Ethics represent, for them, “a unique and essential element of investment governance”, suggests a joint paper from FaithInvest — a group that seeks to empower faith groups to invest in line with their beliefs — and the investment consultant NEPC.
In the paper, Faith-based Investment Governance, they conclude that such organisations provided spiritual and moral guidance for their adherents, and often sought to reflect their faith values in their investments. But the paper, which builds on that of September 2021, From Faith Values to Investment, reports that only just over half of them (55 per cent) clearly stated the part played by faith in their Investment Policy Statement (IPS).
It advises them, therefore, to look more closely at their broader governance framework to ensure full integration of faith values throughout.
There can, it acknowledges, be perceived tensions between the need to generate adequate investment returns and the desire to invest in line with values. But, it warns, “Failure to address potential misalignment of investments and faith-based values can often lead to reputational risk or other kinds of unintentional harm.”
It suggests that the most effective governance structures avoid loosely defined positions and provide clarity about the responsibilities and limits of discretionary action of all involved across various capacities.
“Success starts with the board of directors,” it says, recommending the appointment of individuals with diverse expertise, including investment experience and a shared commitment to the organisation’s mission. There should be regular assessments of its investment performance, it says, with metrics for success and tracking of key performance indicators.

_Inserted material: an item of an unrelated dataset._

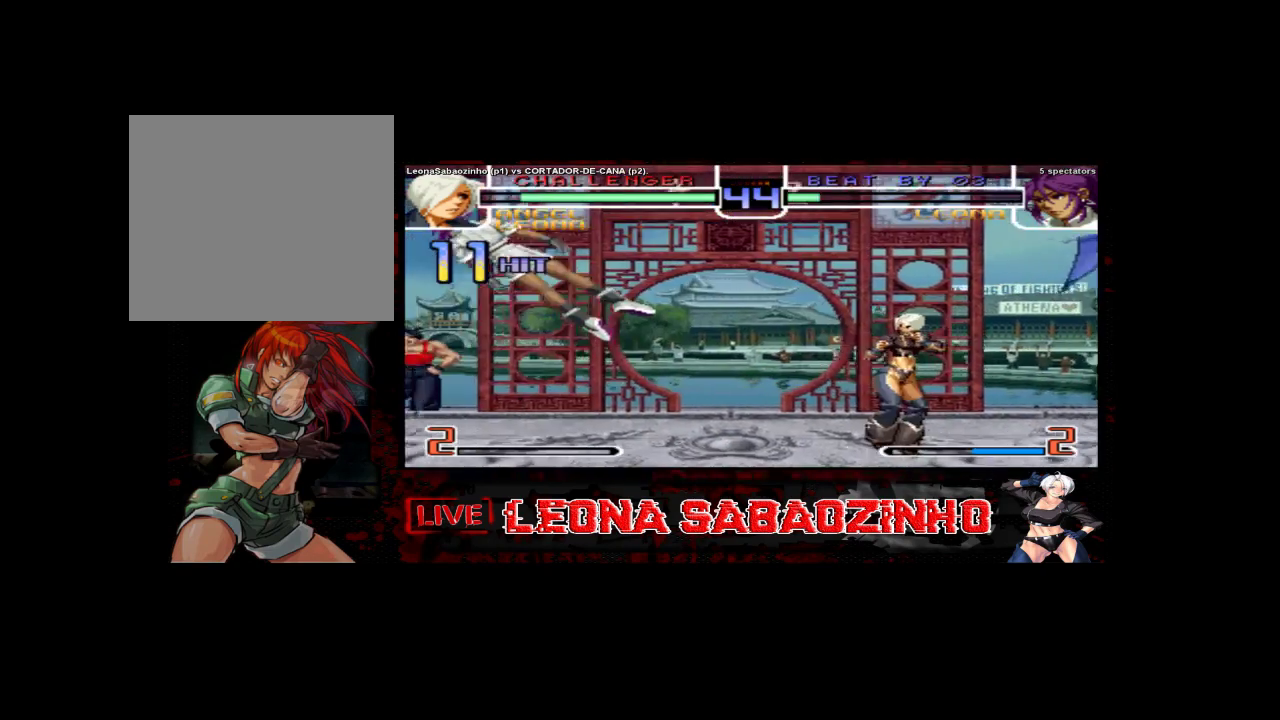
{"dt_ms": 500, "buttons": [], "left_stick": "center"}
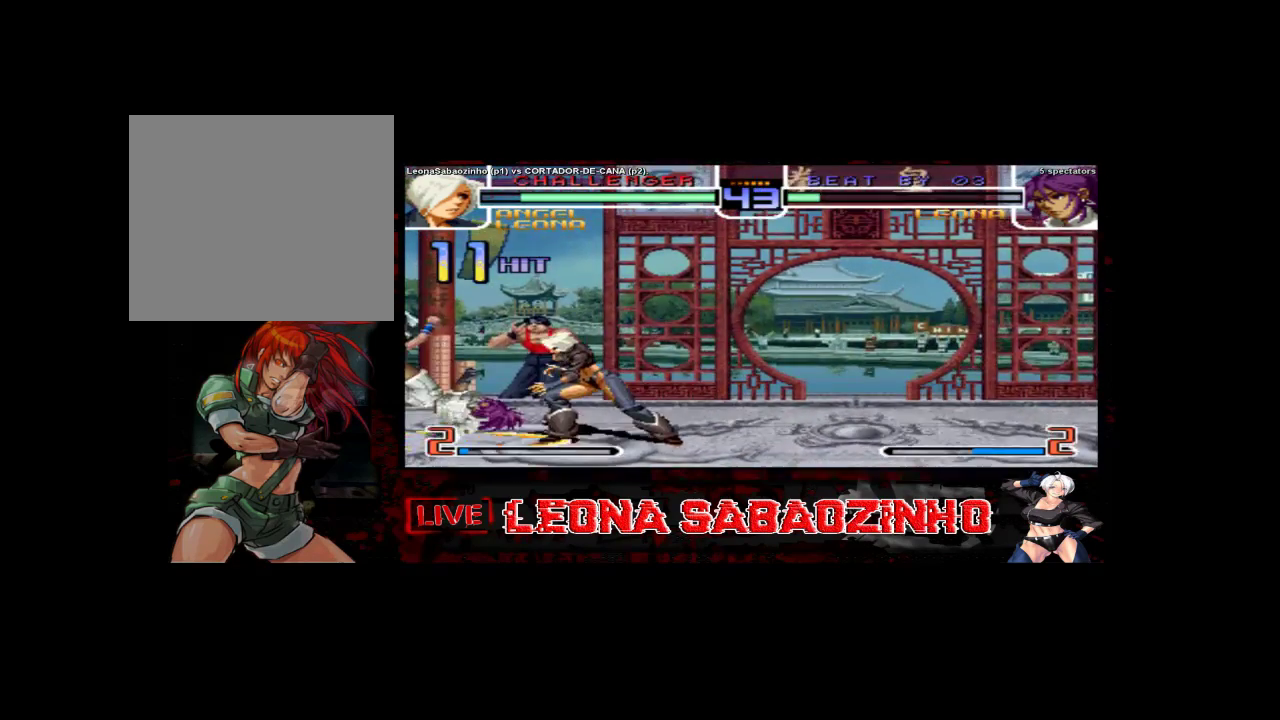
{"dt_ms": 500, "buttons": [], "left_stick": "left", "events": [[233, "left_stick", "left"], [317, "left_stick", "center"], [383, "left_stick", "left"]]}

Faith organisations’ beliefs, teaching, and values can be integrated or mapped to important documents such IPSes — something that requires “bringing a questioning spirit of faithful discernment to each aspect of governance, both when the organisational elements are being initially constructed and as the structure is enhanced or improved over time,” it suggests.
It warns: faith-based investment guidelines should be as detailed and measurable as their secular counterparts; all faith-based organisations grapple with the tension created between more aspirational faith-aligned goals and investment “pragmatism”. An organisation might decide to “not let the perfect be the enemy of the good”, but there was growing demand for investment managers to provide more faith-aligned product offerings to address this issue.
The make-up of an ethics committee deserved careful consideration, it concluded, as the issues it addressed spanned finance; faith; important societal, political, or environmental dynamics; and topics internal to the faith organisation itself.